HC Deb 09 August 1920 vol 133 cc172-81

Order for Second Reading read.

The SECRETARY of STATE for AIR (Mr. Churchill)

I beg to move, "That the Bill be now read a Second time."

This Bill is not only a matter of national interest, but of international interest. It is the Parliamentary embodiment of the Air Navigation Convention, which was signed at Paris on the 13th October last year. This Convention was the result of long and laborious conferences, at which a great number of States were represented, and most of the States represented at the Convention have signed it to the number of over 30, including the self-governing Dominions, which rank for this purpose as separate States. It is probable—indeed, it is almost certain—that the volume and structure of air navigation laws, which are embodied in this Convention, will attract to themselves the remaining States, and will thereby become the governing air navigation laws for the whole world. The passage of the Bill in every country is necessary to enable the ratification of the Convention to be made. The basic principles of the Convention are simple. In the first place, it is framed on the assumption that complete territorial sovereignty shall be asserted by each Power over the air space over its own territory. Subject to this, there shall be mutual undertakings for freedom of aerial passage in times of peace for the aircraft from other places. To carry this out, this, Convention provides International Rules, which have been elaborated in great detail. Amongst other things, there is the registration of aircraft, certificates as to air-worthiness, ruins for navigating the air, rules affecting the qualifications of pilots, customs rules, etc. It is quite clear that aviation is in such a rapid and continuous transition that it will be quite impossible to embody rules governing its development once and for all in any cast-iron code; therefore a special feature of this legislation is the setting up of a Permanent Commission, composed of representatives of the contracting States, and this Commission is empowered, subject to the basic principle of the legislation, and of the Convention, to alter from time to time the technical annexes of the Convention in step with the march of aviation.

## GIVEN MATERIAL
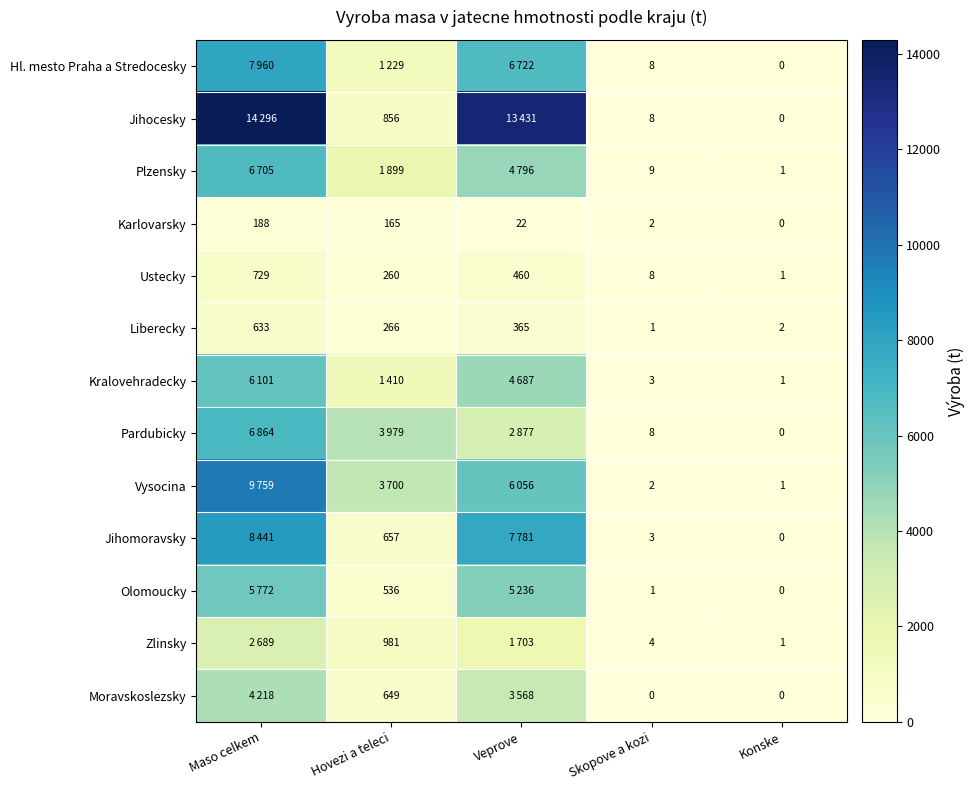

What is the total value across all series at Skopove a kozi?

57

## WHAT YOU ARE ASKED TO DO
In the Commons debate on the air navigation bill, what body does the legislation set up to alter the Convention's technical annexes over time? The listing above is material separate from the debate.

## TASK RESPONSE
A Permanent Commission made up of representatives of the contracting States.